Europe : faire le choix de la réforme

L'Europe risque de continuer de s'adapter lentement, procédant à à de mini réformes en réaction aux crise. Mais d'autres voies, plus ambitieuses, sont envisageables. Par Michael J. Boskin, professeur en économie à l'université Stanford

De nombreux Européens sont convaincus qu'ils ont résisté à la tempête économique et financière. Au cours des deux années écoulées, les déficits et l'endettement se sont stabilisés. Le rendement de la dette souveraine des économies fragilisées à la périphérie de la zone euro connaît un repli. Le Portugal et l'Irlande sont sortis de leurs plans de renflouement. On ne parle plus d'un éventuel retrait de la Grèce de la zone euro.

Tout cela est vrai, mais il y a un gros problème : la croissance économique de l'Union Européenne reste anémique. Les PIB de la Hollande et de l'Italie ont connu un recul au dernier trimestre, et celui de la France n'a que très légèrement évolué. Les prévisionnistes revoient leurs estimations à la baisse et envisagent une croissance de la zone euro d'à peine 1% cette année. Le chômage reste à un taux ahurissant de 11,6% dans la zone euro, comparé à celui des Etats-Unis qui était, au pire de la grande récession américaine, de 10%. Il dépasse 25% en Grèce et en Espagne - et est même encore plus important chez les jeunes.

Une Europe prisonnière de trois problèmes

L'Europe reste prisonnière de trois problèmes - la dette souveraine, l'euro, et la fragilité des banques - en dépit des mesures de sécurité adoptées : le Mécanisme européen de stabilité (MES); les politiques de « l'argent facile » et les avoirs en dettes souveraines de la Banque Centrale Européenne ; et la reprise en main en novembre par la BCE de la supervision de quelques 130 des plus grosses banques de la zone euro. Aucune de ces réformes n'a été suffisante pour relancer la croissance dont a désespérément besoin l'Europe.

Les récentes instabilités politiques mettent en lumière un mécontentement économique généralisé. Les élections au Parlement Européen en mai dernier, qui ont vu la montée en puissance des partis d'extrême droite, de différents eurosceptiques, et même gauchistes dans de nombreux pays, nourrie en partie par la frustration populaire conséquente à la concentration des pouvoirs par la Commission Européenne, ont laissé les élites européennes sous le choc. La Grande Bretagne envisage un référendum sur son adhésion à l'UE en 2017 à moins que certains termes de son adhésion ne soient révisés.

 L'incertitude sur les effets de la consolidation budgétaire

Les dirigeants élus sont confrontés à une tâche impressionnante : mettre en place des réformes structurelles difficiles des marchés du travail, des systèmes de retraite, et de la fiscalité. Ces réformes comportaient déjà un caractère d'urgence avant la crise, et elles n'en sont encore qu'à leurs étapes préliminaires dans la plupart des pays, alors que la situation budgétaire des pays les plus endettés ne s'est que très modestement améliorée. Et l'Italie et la France demandent un répit en matière de déficit budgétaire et de réglementations sur la dette.

Entrées extraites:
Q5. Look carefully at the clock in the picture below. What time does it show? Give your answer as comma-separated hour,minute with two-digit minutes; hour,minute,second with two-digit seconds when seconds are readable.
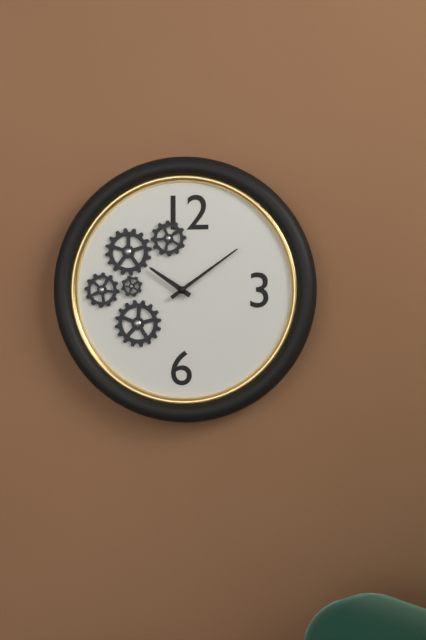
10,09
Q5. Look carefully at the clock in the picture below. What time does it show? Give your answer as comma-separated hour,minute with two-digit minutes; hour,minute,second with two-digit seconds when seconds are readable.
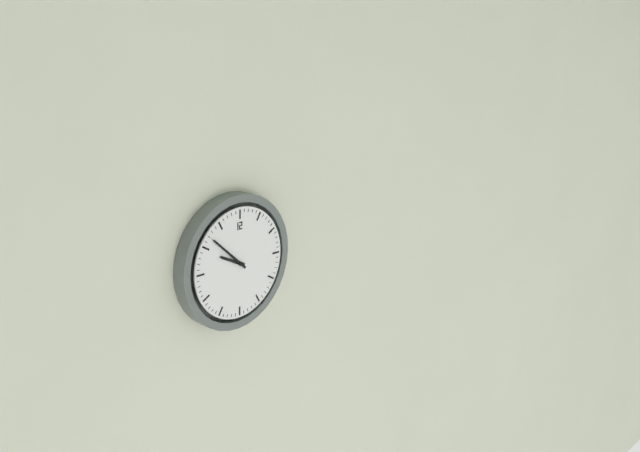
9,52
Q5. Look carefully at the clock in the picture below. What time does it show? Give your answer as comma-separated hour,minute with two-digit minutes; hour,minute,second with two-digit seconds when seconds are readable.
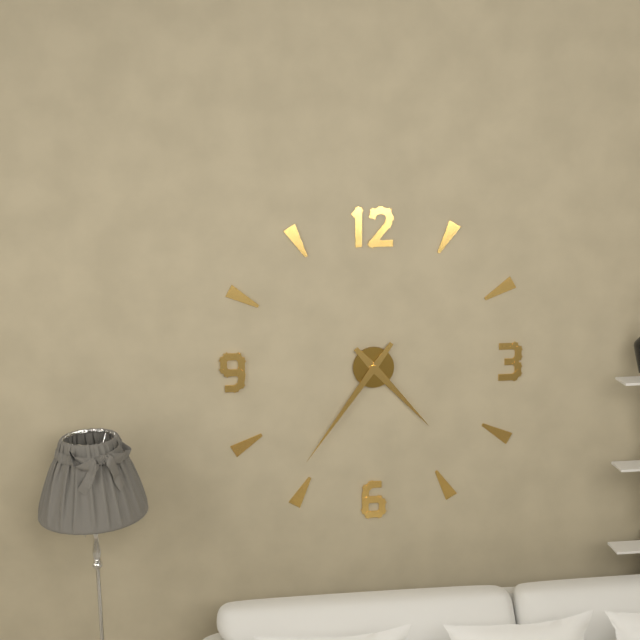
4,36
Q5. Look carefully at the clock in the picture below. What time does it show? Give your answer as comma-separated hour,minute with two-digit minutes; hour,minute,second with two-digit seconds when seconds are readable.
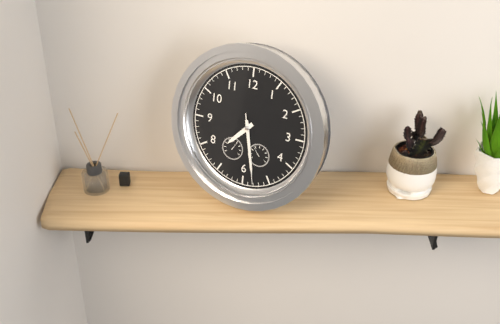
7,28,28
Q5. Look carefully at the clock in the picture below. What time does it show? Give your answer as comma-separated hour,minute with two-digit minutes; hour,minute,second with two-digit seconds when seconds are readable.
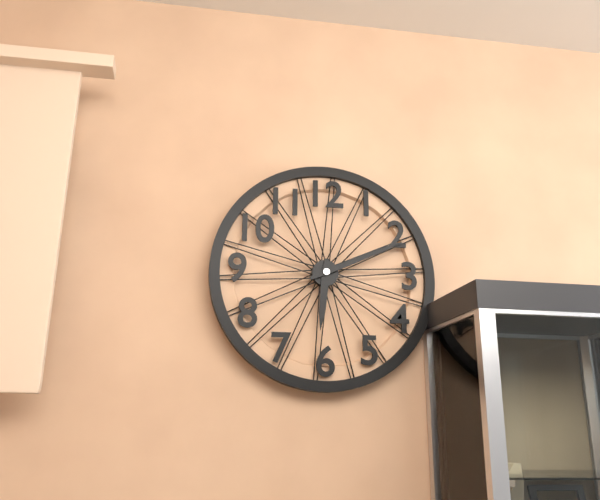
6,11
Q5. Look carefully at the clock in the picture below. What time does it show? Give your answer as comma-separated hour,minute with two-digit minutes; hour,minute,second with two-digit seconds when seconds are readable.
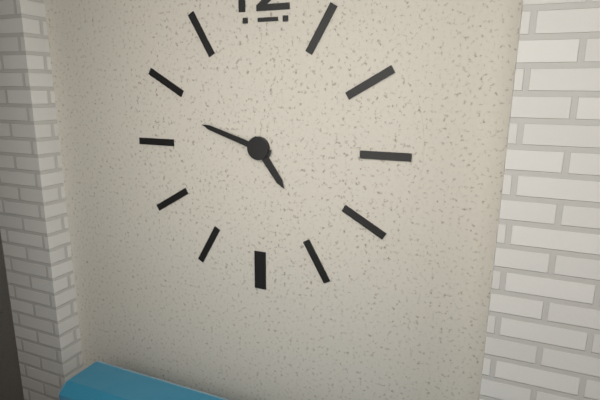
4,48
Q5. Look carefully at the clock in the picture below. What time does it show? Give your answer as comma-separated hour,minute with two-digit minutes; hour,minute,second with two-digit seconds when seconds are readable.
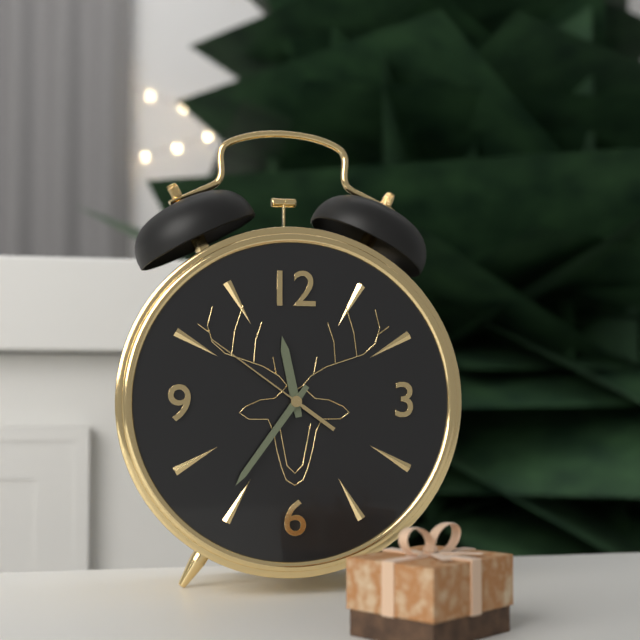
11,36,51
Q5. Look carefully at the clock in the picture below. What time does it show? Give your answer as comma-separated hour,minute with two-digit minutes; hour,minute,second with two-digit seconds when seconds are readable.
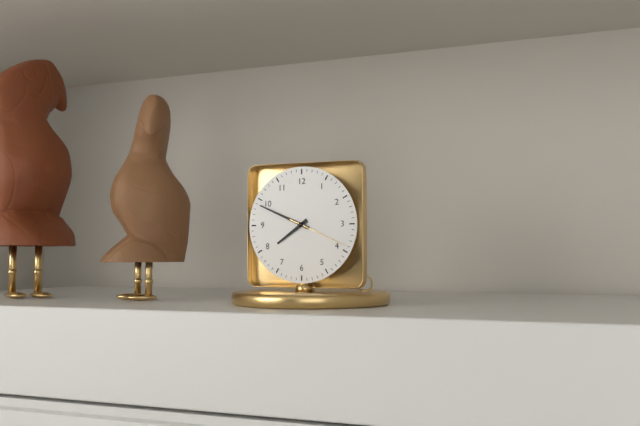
7,49,19
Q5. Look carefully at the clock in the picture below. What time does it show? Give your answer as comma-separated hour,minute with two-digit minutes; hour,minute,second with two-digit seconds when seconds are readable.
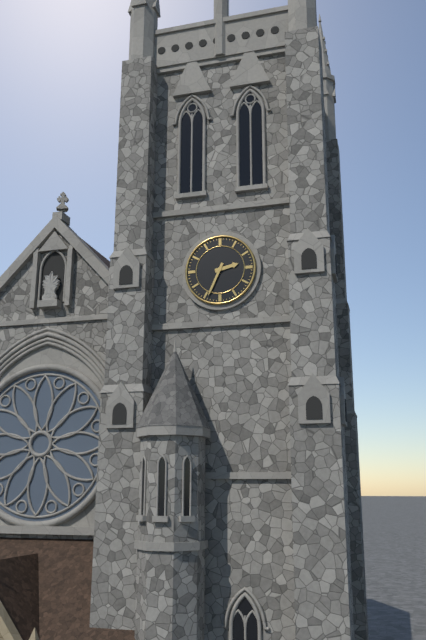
2,34
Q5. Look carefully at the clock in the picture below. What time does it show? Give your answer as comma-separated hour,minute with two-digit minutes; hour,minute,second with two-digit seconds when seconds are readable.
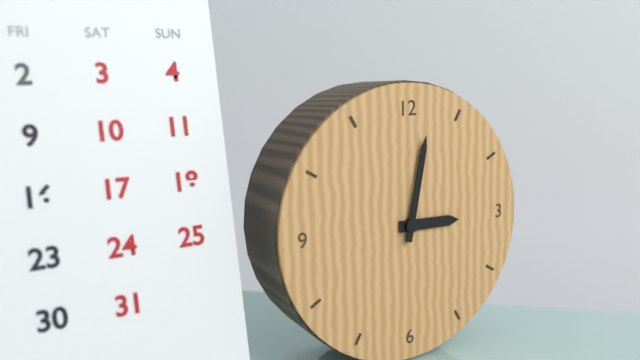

Exercice:
D'après l'article sur la réforme en Europe, quel est le taux de chômage dans la zone euro ?

Réponse:
Le chômage y reste à 11,6 %.